In the records below, some lines hold the word "linejoin". Copy each of those lines.
-------- Material provided
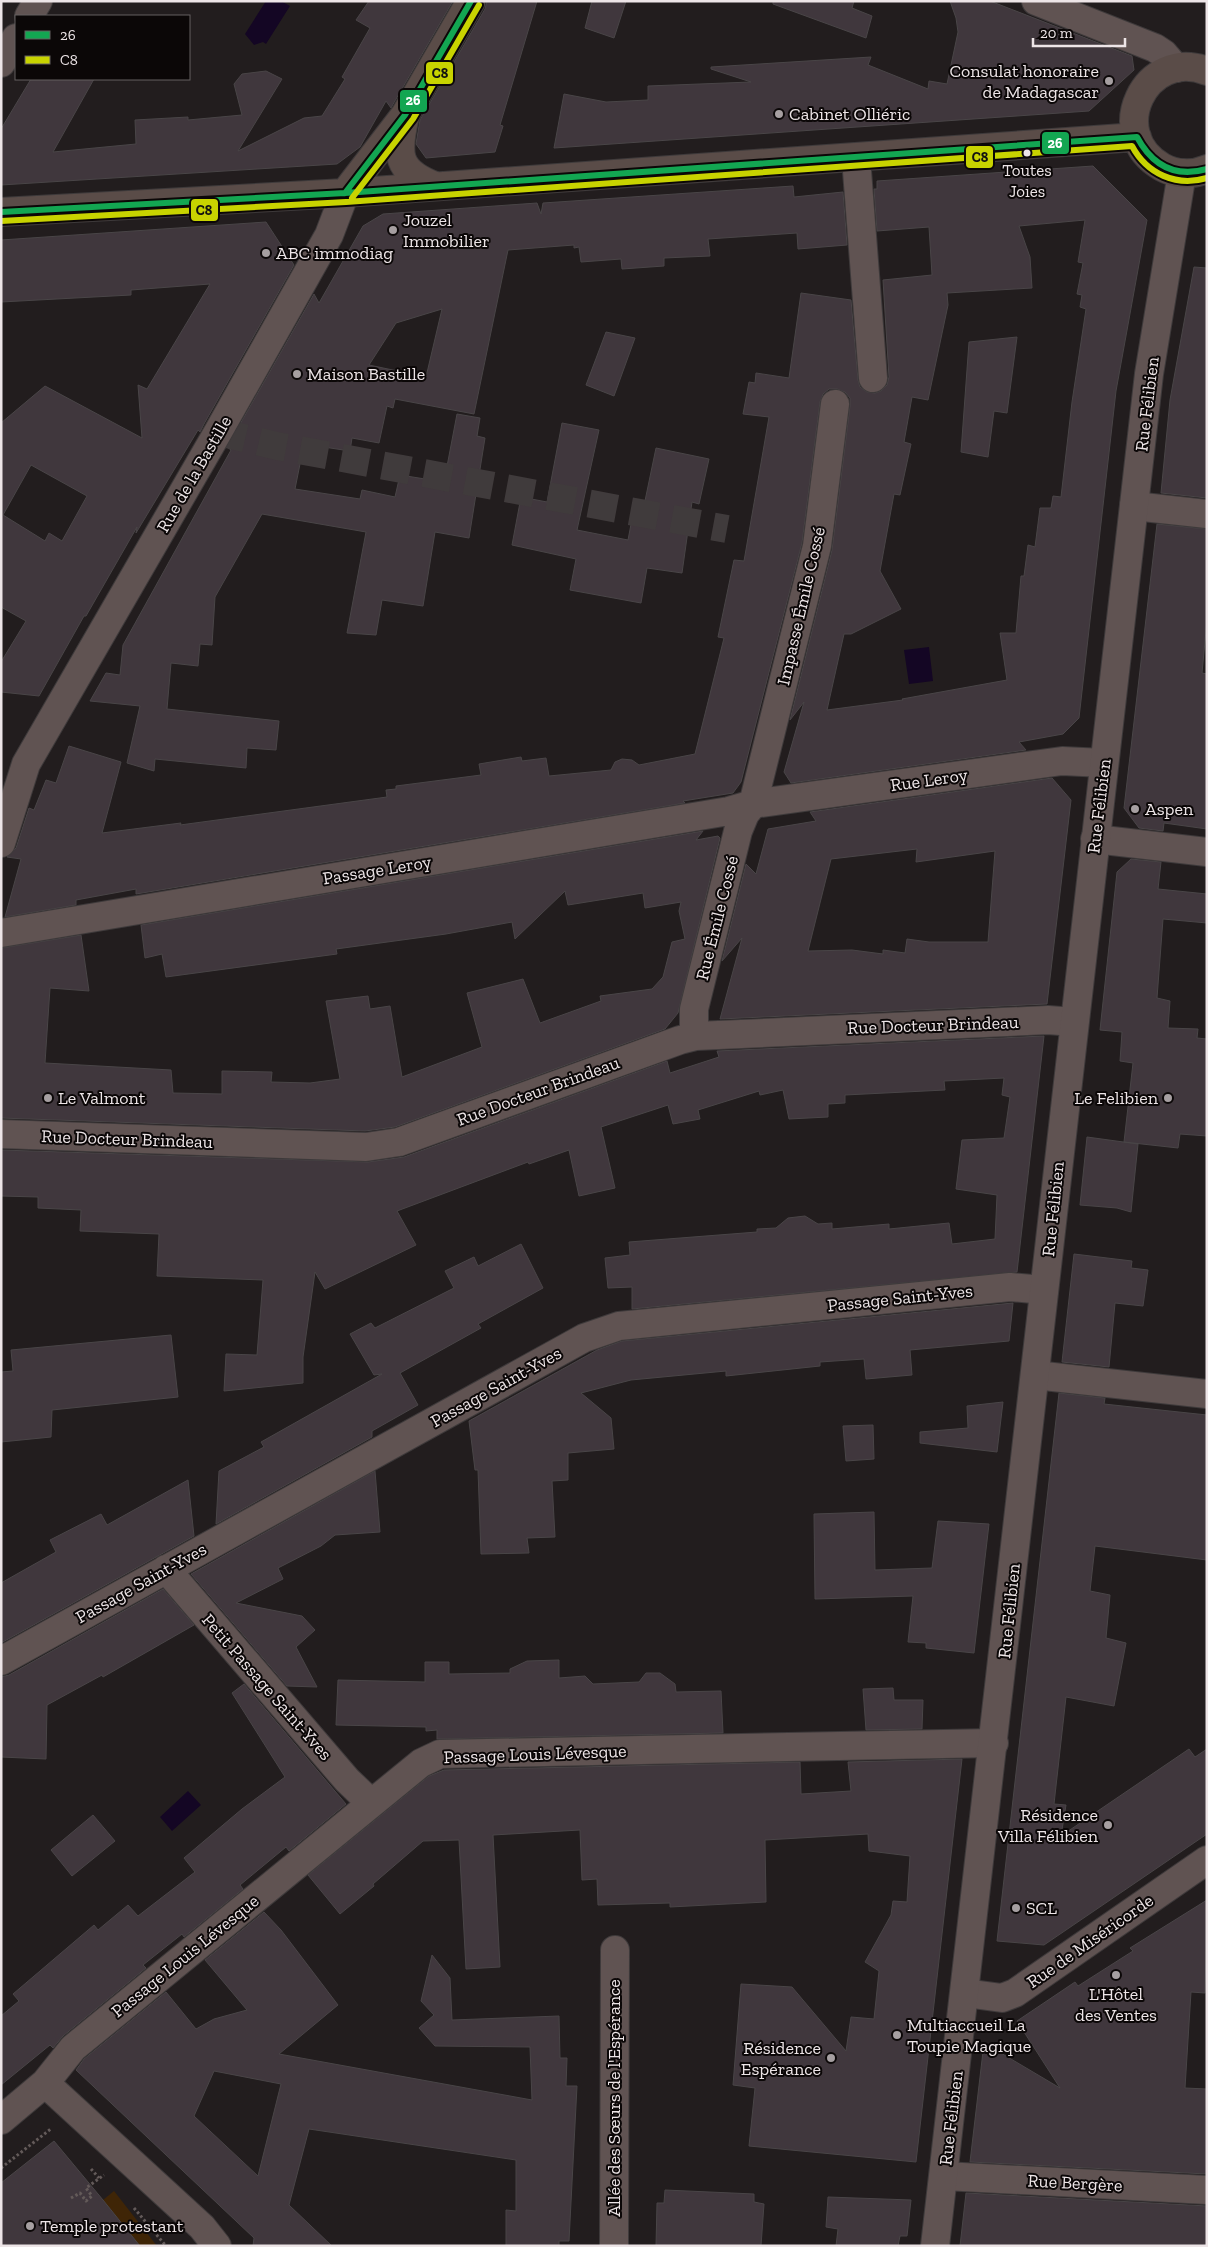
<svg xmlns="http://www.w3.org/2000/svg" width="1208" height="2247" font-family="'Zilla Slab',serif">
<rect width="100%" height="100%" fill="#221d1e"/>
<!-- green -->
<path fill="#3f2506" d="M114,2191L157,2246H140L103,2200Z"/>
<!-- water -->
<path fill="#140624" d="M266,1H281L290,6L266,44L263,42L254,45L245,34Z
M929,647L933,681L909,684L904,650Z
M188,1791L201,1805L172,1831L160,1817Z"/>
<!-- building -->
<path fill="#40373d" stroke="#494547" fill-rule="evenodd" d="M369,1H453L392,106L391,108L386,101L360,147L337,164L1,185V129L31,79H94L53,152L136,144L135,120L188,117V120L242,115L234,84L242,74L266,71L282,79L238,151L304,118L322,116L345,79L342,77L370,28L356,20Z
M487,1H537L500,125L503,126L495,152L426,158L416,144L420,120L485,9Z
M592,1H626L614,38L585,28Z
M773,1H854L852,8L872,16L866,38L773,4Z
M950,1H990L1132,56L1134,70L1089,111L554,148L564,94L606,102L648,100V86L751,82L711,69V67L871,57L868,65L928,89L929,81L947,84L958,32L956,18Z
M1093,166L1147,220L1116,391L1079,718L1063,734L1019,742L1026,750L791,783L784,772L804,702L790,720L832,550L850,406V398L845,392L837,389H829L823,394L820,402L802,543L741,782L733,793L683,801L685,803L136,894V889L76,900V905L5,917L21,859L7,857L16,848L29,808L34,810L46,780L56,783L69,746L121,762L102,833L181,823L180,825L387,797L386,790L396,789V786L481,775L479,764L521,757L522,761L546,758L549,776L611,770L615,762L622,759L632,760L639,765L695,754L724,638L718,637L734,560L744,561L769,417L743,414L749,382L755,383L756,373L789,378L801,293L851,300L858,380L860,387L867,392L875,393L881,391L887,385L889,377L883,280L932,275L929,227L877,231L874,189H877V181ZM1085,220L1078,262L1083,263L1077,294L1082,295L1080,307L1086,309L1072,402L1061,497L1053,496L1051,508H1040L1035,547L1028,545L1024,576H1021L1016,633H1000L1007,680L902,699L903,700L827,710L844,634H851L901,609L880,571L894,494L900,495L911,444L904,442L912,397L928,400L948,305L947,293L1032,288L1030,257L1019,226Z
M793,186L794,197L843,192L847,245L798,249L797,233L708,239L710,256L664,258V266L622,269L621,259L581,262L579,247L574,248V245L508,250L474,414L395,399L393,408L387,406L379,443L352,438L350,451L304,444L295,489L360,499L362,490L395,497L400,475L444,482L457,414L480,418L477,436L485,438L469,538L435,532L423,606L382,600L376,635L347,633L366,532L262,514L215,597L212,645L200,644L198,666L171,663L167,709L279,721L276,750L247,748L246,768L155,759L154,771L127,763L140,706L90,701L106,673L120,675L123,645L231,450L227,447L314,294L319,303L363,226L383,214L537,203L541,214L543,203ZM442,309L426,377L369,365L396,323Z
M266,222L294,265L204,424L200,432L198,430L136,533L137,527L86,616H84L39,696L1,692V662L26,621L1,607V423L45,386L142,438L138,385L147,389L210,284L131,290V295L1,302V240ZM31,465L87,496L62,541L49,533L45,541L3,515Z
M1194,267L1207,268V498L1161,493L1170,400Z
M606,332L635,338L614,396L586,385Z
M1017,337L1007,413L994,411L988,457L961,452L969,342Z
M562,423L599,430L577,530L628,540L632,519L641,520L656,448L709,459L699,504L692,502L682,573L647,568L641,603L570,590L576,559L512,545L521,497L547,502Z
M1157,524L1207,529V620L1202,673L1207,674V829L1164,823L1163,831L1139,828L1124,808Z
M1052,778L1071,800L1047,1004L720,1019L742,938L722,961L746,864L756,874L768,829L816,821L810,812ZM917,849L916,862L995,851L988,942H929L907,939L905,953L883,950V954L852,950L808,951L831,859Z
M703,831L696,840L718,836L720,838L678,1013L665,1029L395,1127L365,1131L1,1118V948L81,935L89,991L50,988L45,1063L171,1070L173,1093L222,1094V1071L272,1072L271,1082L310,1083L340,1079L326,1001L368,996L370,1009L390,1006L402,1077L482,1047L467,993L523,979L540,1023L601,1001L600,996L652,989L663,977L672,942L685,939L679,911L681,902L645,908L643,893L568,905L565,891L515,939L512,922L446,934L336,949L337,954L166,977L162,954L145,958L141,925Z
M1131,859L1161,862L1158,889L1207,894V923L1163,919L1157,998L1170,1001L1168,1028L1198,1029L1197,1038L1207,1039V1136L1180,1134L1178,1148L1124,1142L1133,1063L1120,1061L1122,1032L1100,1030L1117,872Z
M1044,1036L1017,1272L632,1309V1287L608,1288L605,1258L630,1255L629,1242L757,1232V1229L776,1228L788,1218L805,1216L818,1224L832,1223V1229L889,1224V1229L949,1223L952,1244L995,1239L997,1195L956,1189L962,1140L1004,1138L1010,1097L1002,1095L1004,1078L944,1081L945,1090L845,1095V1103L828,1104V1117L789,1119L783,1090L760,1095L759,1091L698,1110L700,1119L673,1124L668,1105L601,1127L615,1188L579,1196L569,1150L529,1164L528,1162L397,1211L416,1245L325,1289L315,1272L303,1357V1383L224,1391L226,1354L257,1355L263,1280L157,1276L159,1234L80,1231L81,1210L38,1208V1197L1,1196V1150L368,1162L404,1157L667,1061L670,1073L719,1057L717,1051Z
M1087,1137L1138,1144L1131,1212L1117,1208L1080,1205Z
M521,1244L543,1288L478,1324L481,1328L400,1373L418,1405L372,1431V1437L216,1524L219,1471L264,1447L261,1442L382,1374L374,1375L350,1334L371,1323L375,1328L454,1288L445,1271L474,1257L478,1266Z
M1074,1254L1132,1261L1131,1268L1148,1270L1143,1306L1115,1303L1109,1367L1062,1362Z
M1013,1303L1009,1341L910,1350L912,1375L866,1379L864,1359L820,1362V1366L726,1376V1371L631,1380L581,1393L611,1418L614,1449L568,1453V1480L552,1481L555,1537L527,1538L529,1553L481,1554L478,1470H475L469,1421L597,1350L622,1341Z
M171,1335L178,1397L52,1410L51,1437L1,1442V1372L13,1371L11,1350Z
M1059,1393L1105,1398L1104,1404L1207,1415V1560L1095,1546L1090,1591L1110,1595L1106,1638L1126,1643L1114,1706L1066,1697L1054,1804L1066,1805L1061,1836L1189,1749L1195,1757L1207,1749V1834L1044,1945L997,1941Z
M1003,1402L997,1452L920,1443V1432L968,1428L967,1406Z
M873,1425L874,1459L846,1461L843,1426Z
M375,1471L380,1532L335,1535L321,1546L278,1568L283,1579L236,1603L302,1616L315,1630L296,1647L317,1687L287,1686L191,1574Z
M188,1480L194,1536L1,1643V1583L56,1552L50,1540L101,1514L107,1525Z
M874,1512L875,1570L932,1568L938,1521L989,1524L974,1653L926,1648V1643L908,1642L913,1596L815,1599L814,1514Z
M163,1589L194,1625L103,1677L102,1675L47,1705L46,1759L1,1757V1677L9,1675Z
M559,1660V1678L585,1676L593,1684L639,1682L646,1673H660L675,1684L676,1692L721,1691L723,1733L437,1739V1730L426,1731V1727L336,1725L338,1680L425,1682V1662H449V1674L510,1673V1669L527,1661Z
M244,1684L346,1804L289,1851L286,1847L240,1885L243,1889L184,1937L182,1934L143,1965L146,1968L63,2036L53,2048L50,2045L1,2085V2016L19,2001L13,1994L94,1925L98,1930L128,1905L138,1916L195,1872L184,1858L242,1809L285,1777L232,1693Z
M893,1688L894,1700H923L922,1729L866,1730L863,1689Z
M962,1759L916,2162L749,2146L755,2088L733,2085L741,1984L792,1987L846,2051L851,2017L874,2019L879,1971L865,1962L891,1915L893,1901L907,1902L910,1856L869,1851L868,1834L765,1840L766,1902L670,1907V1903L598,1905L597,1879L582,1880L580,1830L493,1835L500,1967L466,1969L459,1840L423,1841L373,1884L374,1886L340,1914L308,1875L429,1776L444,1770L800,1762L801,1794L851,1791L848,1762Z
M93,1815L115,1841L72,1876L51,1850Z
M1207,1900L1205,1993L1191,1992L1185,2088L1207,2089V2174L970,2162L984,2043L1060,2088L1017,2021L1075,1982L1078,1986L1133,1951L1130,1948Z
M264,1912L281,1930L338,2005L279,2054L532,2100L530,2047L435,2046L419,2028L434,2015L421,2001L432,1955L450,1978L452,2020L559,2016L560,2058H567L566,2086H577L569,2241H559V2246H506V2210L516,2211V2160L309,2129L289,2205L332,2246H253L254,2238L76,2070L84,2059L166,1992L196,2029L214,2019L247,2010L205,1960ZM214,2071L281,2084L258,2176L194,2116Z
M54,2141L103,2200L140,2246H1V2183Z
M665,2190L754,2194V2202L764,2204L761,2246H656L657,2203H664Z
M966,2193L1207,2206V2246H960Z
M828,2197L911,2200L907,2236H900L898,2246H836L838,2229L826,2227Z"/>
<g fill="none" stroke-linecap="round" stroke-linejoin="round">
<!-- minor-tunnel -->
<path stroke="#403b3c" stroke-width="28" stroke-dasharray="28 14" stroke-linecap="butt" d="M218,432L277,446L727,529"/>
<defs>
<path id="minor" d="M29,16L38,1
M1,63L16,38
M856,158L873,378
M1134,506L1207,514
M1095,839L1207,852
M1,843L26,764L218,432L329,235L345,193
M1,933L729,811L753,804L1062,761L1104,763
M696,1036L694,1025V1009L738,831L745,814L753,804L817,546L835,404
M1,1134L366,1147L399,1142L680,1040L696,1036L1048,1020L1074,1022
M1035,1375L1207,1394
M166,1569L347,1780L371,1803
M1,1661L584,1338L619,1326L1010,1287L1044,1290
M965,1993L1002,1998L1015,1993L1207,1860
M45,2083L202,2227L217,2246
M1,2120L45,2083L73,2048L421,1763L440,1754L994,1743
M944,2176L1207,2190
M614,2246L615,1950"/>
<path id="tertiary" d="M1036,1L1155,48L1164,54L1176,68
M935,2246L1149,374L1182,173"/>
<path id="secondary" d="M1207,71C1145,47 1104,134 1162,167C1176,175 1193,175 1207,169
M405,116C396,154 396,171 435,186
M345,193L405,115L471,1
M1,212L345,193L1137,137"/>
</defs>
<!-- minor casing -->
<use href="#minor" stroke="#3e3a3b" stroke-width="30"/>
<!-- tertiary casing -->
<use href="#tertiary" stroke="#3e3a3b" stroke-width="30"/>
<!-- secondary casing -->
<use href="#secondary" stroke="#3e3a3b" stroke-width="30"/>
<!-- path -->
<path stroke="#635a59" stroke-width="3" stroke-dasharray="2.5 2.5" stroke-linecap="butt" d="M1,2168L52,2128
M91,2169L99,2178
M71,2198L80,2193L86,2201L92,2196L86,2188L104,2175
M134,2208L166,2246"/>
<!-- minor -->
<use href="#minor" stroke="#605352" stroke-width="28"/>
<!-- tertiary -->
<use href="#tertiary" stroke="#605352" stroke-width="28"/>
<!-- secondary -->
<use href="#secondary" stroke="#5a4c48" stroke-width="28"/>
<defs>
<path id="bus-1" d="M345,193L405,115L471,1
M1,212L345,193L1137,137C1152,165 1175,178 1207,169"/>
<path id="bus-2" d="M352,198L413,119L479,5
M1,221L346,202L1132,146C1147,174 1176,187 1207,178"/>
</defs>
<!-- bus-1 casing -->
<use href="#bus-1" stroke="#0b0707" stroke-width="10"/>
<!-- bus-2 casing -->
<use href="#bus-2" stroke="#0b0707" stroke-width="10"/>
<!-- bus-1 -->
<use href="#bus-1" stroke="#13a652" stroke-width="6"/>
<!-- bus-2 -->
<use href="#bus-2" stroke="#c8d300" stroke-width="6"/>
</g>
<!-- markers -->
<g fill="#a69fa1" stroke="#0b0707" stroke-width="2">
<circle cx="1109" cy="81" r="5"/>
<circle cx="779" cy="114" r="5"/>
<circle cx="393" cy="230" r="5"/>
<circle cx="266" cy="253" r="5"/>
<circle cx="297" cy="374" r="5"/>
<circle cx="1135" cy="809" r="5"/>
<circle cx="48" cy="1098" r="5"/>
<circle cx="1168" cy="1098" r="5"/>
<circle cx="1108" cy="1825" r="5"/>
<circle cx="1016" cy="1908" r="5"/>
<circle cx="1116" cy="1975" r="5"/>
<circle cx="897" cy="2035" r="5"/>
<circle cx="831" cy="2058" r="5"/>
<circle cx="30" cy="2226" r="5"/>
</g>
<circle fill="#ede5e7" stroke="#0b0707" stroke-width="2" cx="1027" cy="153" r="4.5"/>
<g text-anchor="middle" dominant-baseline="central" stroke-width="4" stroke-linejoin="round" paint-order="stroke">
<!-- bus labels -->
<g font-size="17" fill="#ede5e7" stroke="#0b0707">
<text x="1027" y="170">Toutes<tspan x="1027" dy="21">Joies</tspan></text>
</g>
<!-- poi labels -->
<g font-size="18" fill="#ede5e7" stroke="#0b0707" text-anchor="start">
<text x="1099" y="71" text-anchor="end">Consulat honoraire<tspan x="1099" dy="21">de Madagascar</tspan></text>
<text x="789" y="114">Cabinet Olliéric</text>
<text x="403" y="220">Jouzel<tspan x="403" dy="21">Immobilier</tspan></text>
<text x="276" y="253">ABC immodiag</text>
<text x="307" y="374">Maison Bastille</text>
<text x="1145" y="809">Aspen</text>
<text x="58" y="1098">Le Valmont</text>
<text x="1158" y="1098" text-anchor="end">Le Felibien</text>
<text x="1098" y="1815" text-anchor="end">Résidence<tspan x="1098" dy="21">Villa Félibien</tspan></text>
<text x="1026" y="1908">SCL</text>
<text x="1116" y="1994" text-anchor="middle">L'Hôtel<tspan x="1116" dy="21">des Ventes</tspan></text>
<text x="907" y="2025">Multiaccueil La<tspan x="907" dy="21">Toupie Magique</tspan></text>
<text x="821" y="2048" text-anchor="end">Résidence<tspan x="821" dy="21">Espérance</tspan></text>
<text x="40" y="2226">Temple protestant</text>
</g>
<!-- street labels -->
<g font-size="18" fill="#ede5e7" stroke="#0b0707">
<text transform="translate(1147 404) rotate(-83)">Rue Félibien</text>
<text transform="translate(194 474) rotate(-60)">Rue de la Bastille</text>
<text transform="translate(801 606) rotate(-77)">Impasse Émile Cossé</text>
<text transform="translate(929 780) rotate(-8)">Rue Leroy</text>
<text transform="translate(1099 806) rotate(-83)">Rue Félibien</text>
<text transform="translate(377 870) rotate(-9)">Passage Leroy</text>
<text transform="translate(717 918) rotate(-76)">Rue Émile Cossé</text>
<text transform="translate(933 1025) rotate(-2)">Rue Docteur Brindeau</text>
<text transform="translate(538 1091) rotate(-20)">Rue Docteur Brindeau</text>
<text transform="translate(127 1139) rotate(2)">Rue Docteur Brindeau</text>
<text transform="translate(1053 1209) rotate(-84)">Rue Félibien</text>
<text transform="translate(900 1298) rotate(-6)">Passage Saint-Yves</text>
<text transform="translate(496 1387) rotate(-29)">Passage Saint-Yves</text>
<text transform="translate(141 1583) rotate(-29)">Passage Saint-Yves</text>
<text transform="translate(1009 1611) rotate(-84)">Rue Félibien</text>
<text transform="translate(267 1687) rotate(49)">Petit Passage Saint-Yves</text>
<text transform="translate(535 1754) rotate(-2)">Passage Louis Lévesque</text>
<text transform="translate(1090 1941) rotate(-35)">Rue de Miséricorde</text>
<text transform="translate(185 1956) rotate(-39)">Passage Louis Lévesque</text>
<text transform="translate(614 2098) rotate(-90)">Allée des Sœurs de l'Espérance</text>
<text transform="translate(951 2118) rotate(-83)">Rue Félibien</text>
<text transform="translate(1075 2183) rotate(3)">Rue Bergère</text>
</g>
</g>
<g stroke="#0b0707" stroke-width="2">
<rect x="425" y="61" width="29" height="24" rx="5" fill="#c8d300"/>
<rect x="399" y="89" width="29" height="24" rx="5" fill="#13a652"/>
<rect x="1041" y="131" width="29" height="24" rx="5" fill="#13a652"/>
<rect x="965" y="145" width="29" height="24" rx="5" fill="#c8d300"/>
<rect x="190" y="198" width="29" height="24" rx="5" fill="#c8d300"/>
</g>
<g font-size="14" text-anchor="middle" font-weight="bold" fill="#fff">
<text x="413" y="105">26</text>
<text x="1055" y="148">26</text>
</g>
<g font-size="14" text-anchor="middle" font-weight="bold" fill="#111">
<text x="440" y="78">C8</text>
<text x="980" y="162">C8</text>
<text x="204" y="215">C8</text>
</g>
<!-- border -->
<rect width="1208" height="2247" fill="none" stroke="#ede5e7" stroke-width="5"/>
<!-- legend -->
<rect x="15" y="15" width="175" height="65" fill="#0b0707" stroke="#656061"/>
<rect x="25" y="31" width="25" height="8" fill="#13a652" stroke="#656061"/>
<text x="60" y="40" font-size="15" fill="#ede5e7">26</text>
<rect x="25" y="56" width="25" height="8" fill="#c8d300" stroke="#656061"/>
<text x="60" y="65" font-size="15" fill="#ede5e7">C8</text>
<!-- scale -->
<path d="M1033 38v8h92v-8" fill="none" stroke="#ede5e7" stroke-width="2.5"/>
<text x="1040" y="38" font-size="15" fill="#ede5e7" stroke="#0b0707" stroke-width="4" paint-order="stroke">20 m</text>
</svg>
----------------
[Solution to the exercise]:
<g fill="none" stroke-linecap="round" stroke-linejoin="round">
<g text-anchor="middle" dominant-baseline="central" stroke-width="4" stroke-linejoin="round" paint-order="stroke">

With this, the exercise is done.